Let $(\Omega, \mathcal{A}, P)$ be a probability space and $X,Y: \Omega \rightarrow \mathbb{R}$ two random variables. Now, assume $f$ is a function such that $\mathbb{E}[|f(X,Y)|] < \infty$. If $X$ an $Y$ are independent I know that the following statement holds: $$ \mathbb{E}[f(X,Y)| X] = \mathbb{E}[f(x,Y)]_{x = X}. $$
My (probably rather obvious) questions are:
- By applying the expectation I get from above $$ \mathbb{E}[f(X,Y)] = \mathbb{E}[\mathbb{E}[f(x,Y)]_{x = X}]. $$ Is the reverse direction also true?

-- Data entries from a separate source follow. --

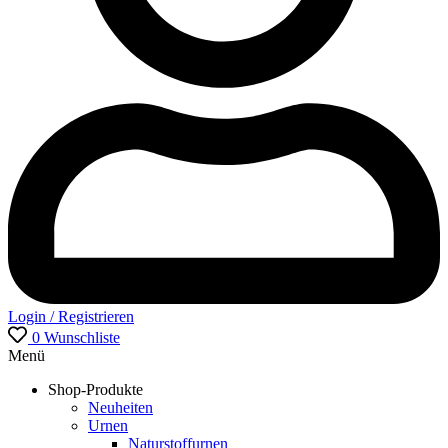
Login / Registrieren
0
Wunschliste
Menü
Shop-Produkte
Neuheiten
Urnen
Naturstoffurnen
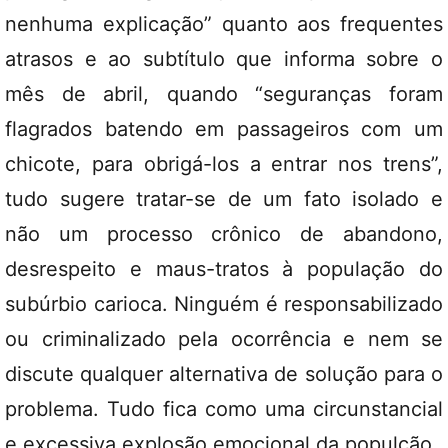
nenhuma explicação” quanto aos frequentes
atrasos e ao subtítulo que informa sobre o
mês de abril, quando “seguranças foram
flagrados batendo em passageiros com um
chicote, para obrigá-los a entrar nos trens”,
tudo sugere tratar-se de um fato isolado e
não um processo crônico de abandono,
desrespeito e maus-tratos à população do
subúrbio carioca. Ninguém é responsabilizado
ou criminalizado pela ocorrência e nem se
discute qualquer alternativa de solução para o
problema. Tudo fica como uma circunstancial
e excessiva explosão emocional da populção.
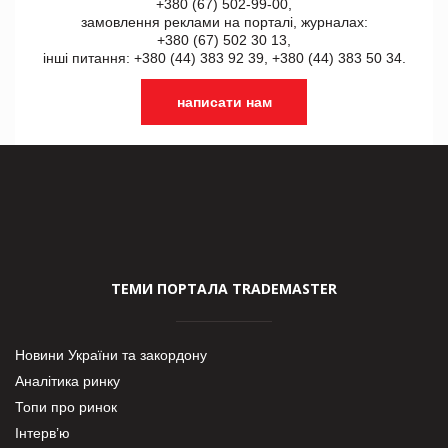
+380 (67) 502-99-00,
замовлення реклами на порталі, журналах:
+380 (67) 502 30 13,
інші питання: +380 (44) 383 92 39, +380 (44) 383 50 34.
написати нам
ТЕМИ ПОРТАЛА TRADEMASTER
Новини України та закордону
Аналітика ринку
Топи про ринок
Інтерв’ю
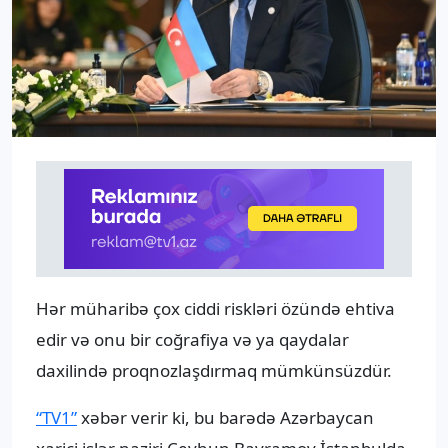
Hər müharibə çox ciddi riskləri özündə ehtiva
edir və onu bir coğrafiya və ya qaydalar
daxilində proqnozlaşdırmaq mümkünsüzdür.
“TV1”
xəbər verir ki, bu barədə Azərbaycan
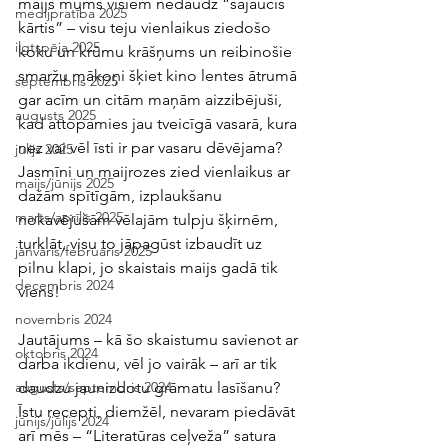
maijs mums visiem nedaudz “sajaucis 
medijpratība 2025
kārtis” – visu teju vienlaikus ziedošo 
ilgtspēja 2025
koku un krūmu krāšņums un reibinošie 
smaržu mākoņi šķiet kino lentes ātrumā 
septembris 2025
gar acīm un citām maņām aizzibējuši, 
augusts 2025
kad attopamies jau tveicīgā vasarā, kura 
nez vai vēl īsti ir par vasaru dēvējama? 
jūlijs 2025
Jasmīni un maijrozes zied vienlaikus ar 
maijs/jūnijs 2025
dažām spītīgām, izplaukšanu 
marts/aprīlis 2025
nokavējušām vēlajām tulpju šķirnēm, 
turklāt, visu to jāpagūst izbaudīt uz 
janvāris/februāris 2025
pilnu klapi, jo skaistais maijs gadā tik 
decembris 2024
viens! 
novembris 2024
Jautājums – kā šo skaistumu savienot ar 
oktobris 2024
darba ikdienu, vēl jo vairāk – arī ar tik 
daudzu jaunizdotu grāmatu lasīšanu? 
augusts/septembris 2024
Īstu recepti, diemžēl, nevaram piedāvāt 
jūnijs/jūlijs 2024
arī mēs – “Literatūras ceļveža” satura 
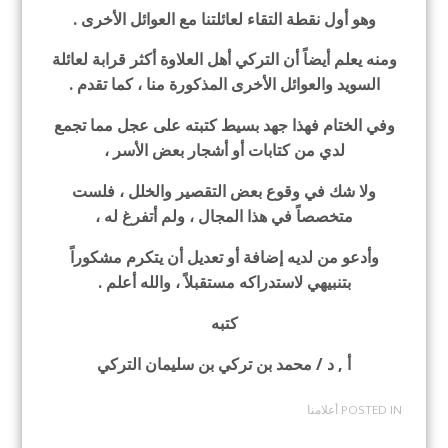
وهو أول نقطة التقاء لعائلتنا مع العوائل الأخرى .
ومنه يعلم أيضاً أن التركي أهل العلاوة أكثر قرابة لعائلة
السويد والعوائل الأخرى المذكورة منا ، كما تقدم .
وفي الختام فهذا جهد بسيط كتبته على عجل مما تجمع
لدي من كتابات أو أشجار بعض الأسر ،
ولا شك في وقوع بعض التقصير والخلل ، فلست
متخصصاً في هذا المجال ، ولم أتفرغ له ،
وأدعو من لديه إضافة أو تعديل أن يتكرم مشكوراً
بتنبيهي لاستدراكه مستقبلاً ، والله أعلم .
كتبه
أ , د / محمد بن تركي بن سليمان التركي
POSTED IN
أعلامنا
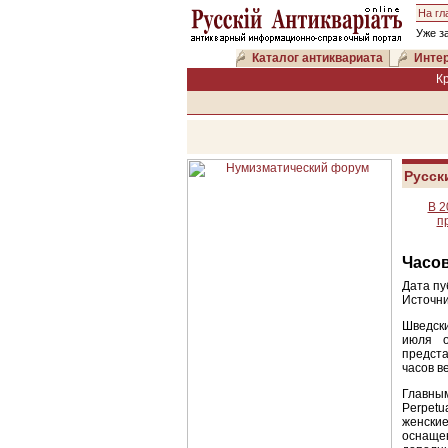
На гл
Уже з
Каталог антиквариата
Интер
К
Русск
В 2
п
Часов
Дата пу
Источни
Шведски
июля о
предст
часов в
Главны
Perpet
женские
оснащ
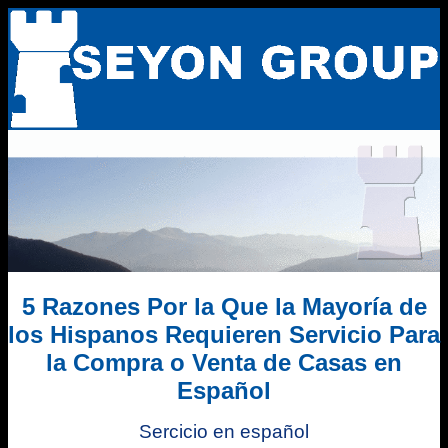
5 Razones Por la Que la Mayoría de
los Hispanos Requieren Servicio Para
la Compra o Venta de Casas en
Español
Sercicio en español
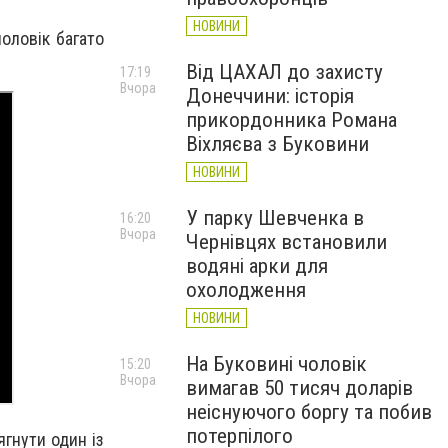
НОВИНИ
чоловік багато
Від ЦАХАЛ до захисту
17:19
Вчора
Донеччини: історія
прикордонника Романа
Віхляєва з Буковини
НОВИНИ
У парку Шевченка в
16:20
Вчора
Чернівцях встановили
водяні арки для
охолодження
НОВИНИ
На Буковині чоловік
15:20
Вчора
вимагав 50 тисяч доларів
неіснуючого боргу та побив
потерпілого
гнути один із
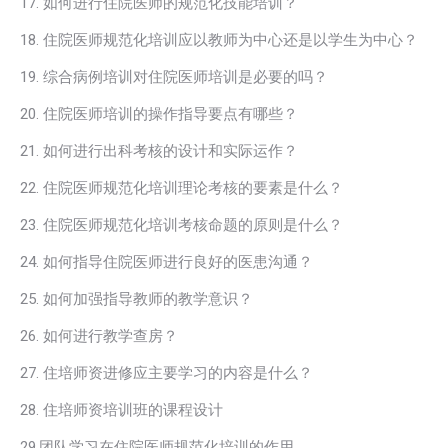
17. 如何进行住院医师的规范化技能培训？
18. 住院医师规范化培训应以教师为中心还是以学生为中心？
19. 综合病例培训对住院医师培训是必要的吗？
20. 住院医师培训的操作指导要点有哪些？
21. 如何进行出科考核的设计和实际运作？
22. 住院医师规范化培训理论考核的要素是什么？
23. 住院医师规范化培训考核命题的原则是什么？
24. 如何指导住院医师进行良好的医患沟通？
25. 如何加强指导教师的教学意识？
26. 如何进行教学查房？
27. 住培师资进修应主要学习的内容是什么？
28. 住培师资培训班的课程设计
29.团队学习在住院医师规范化培训的作用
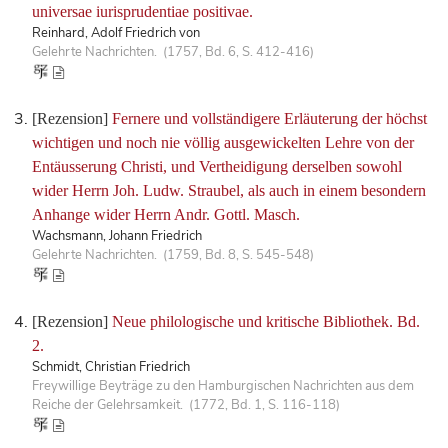
universae iurisprudentiae positivae.
Reinhard, Adolf Friedrich von
Gelehrte Nachrichten. (1757, Bd. 6, S. 412-416)
[Rezension]
Fernere und vollständigere Erläuterung der höchst
wichtigen und noch nie völlig ausgewickelten Lehre von der
Entäusserung Christi, und Vertheidigung derselben sowohl
wider Herrn Joh. Ludw. Straubel, als auch in einem besondern
Anhange wider Herrn Andr. Gottl. Masch.
Wachsmann, Johann Friedrich
Gelehrte Nachrichten. (1759, Bd. 8, S. 545-548)
[Rezension]
Neue philologische und kritische Bibliothek. Bd.
2.
Schmidt, Christian Friedrich
Freywillige Beyträge zu den Hamburgischen Nachrichten aus dem
Reiche der Gelehrsamkeit. (1772, Bd. 1, S. 116-118)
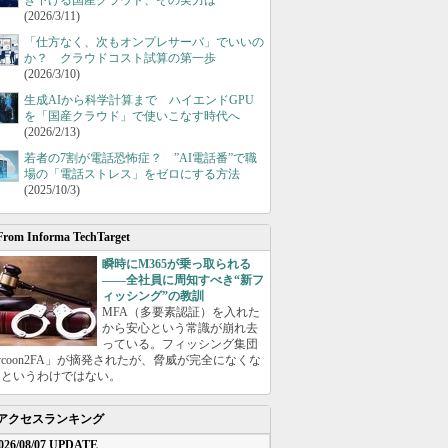
き下げる国産クラウド、その実力は
(2026/3/11)
「仕方なく、次もオンプレサーバ」でいいの
か？ クラウドコスト試算の第一歩
(2026/3/10)
生成AIから科学計算まで ハイエンドGPU
を「国産クラウド」で使いこなす時代へ
(2026/2/13)
若者の7割が電話恐怖症？ ”AI電話番”で職
場の「電話ストレス」をゼロにする方法
(2025/10/3)
From Informa TechTarget
瞬時にM365が乗っ取られる
――全社員に周知すべき“新フ
ィッシング”の教訓
MFA（多要素認証）を入れた
から安心という常識が崩れ去
っている。フィッシング集団
ycoon2FA」が摘発されたが、脅威が完全になくな
たというわけではない。
アクセスランキング
026/08/07 UPDATE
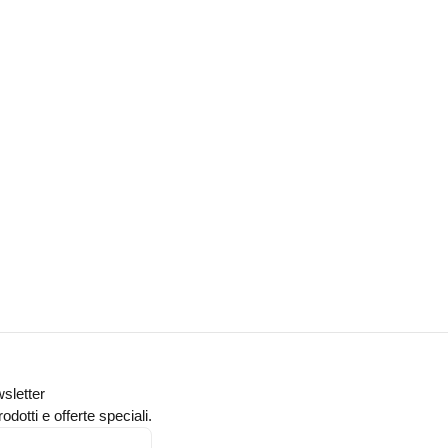
wsletter
odotti e offerte speciali.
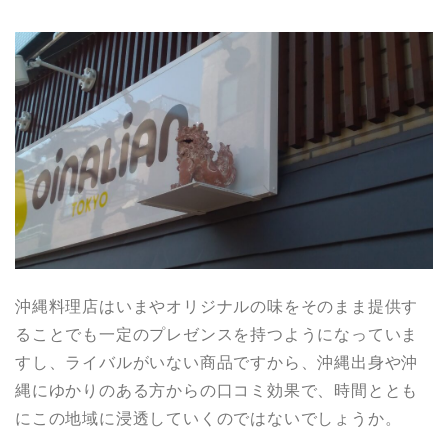
沖縄料理店はいまやオリジナルの味をそのまま提供す
ることでも一定のプレゼンスを持つようになっていま
すし、ライバルがいない商品ですから、沖縄出身や沖
縄にゆかりのある方からの口コミ効果で、時間ととも
にこの地域に浸透していくのではないでしょうか。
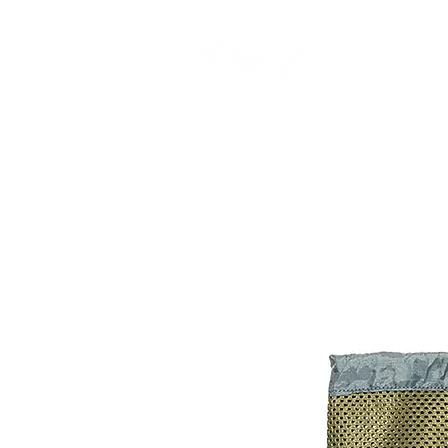
CAMP STUDIO
BR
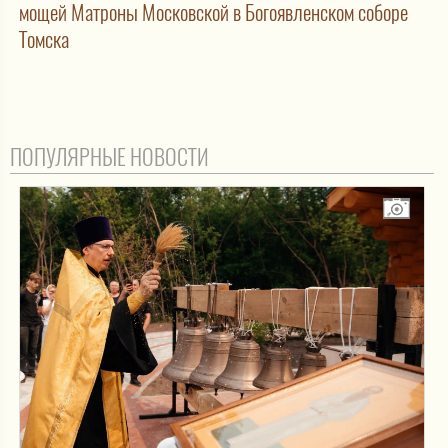
мощей Матроны Московской в Богоявленском соборе
Томска
ПОПУЛЯРНЫЕ НОВОСТИ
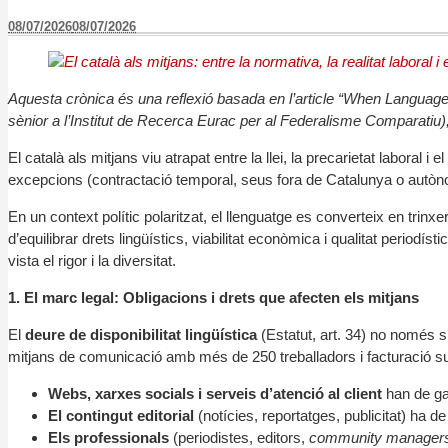
08/07/2026
08/07/2026
Aquesta crònica és una reflexió basada en l’article “When Langu
sènior a l’Institut de Recerca Eurac per al Federalisme Comparatiu
El català als mitjans viu atrapat entre la llei, la precarietat laboral i
excepcions (contractació temporal, seus fora de Catalunya o autò
En un context polític polaritzat, el llenguatge es converteix en trinx
d’equilibrar drets lingüístics, viabilitat econòmica i qualitat period
vista el rigor i la diversitat.
1. El marc legal: Obligacions i drets que afecten els mitjans
El
deure de disponibilitat lingüística
(Estatut, art. 34) no només s
mitjans de comunicació amb més de 250 treballadors i facturació su
Webs, xarxes socials i serveis d’atenció al client
han de gar
El contingut editorial
(notícies, reportatges, publicitat) ha de
Els professionals
(periodistes, editors,
community manager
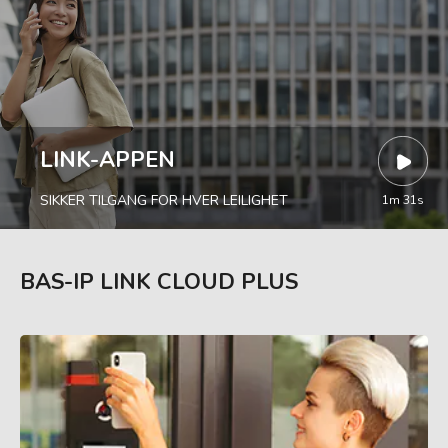
LINK-APPEN
SIKKER TILGANG FOR HVER LEILIGHET
1m 31s
BAS-IP LINK CLOUD PLUS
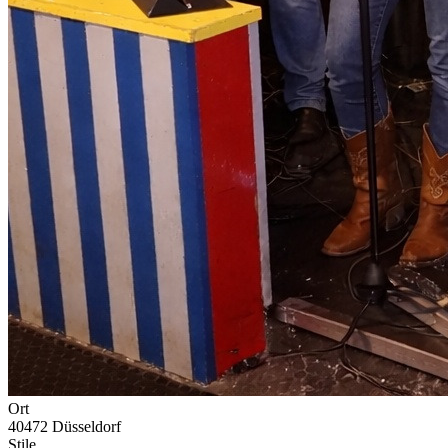
Ort
40472 Düsseldorf
Stile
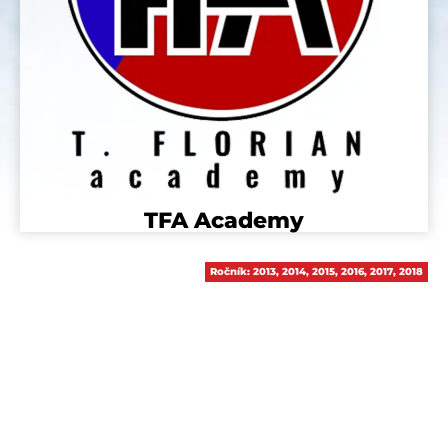
TFA Academy
Ročník:
2013
,
2014
,
2015
,
2016
,
2017
,
2018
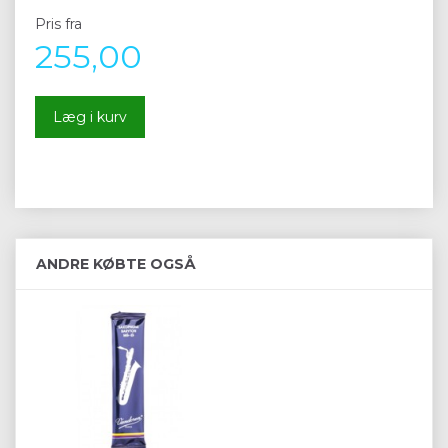
Pris fra
255,00
Læg i kurv
ANDRE KØBTE OGSÅ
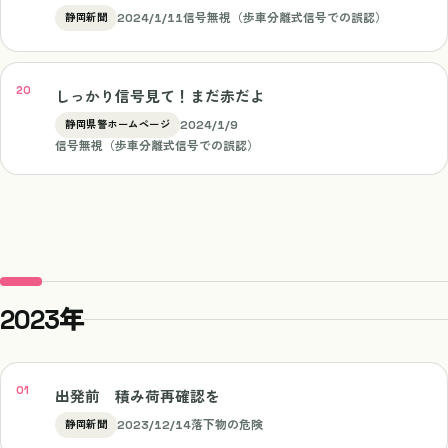
2024/1/11
信号無視（歩車分離式信号での誤認）
静岡新聞
しっかり信号見て！まだ赤だよ
2024/1/9
静岡県警ホームページ
信号無視（歩車分離式信号での誤認）
2023年
出発前 積み荷再確認を
2023/12/14
落下物の危険
静岡新聞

- Can I use the above statement as a direct definition of independence in the sense of "$X$ and $Y$ are independent if and only if the above statement holds for all $f$"?
- However, I have some difficulties in intuitively handling the expression $\mathbb{E}[f(x,Y)]_{x = X}$. Some elaboration with examples would be great! I am not sure whether I understand the above statement intuitively.
Thank you in advance for your help!
Here is an example where you are naturally led to use the result: Let $(X_i)_{i \in \mathbb{N}}$ be independent integrable real valued random variables. For $n \in \mathbb{N}_0$, let $S_n = X_1 + \dots + X_n$. For any $n \in \mathbb{N}$, $E(S_n \mid X_1, \dots, X_{n - 1}) = S_{n - 1} + E(X_n)$.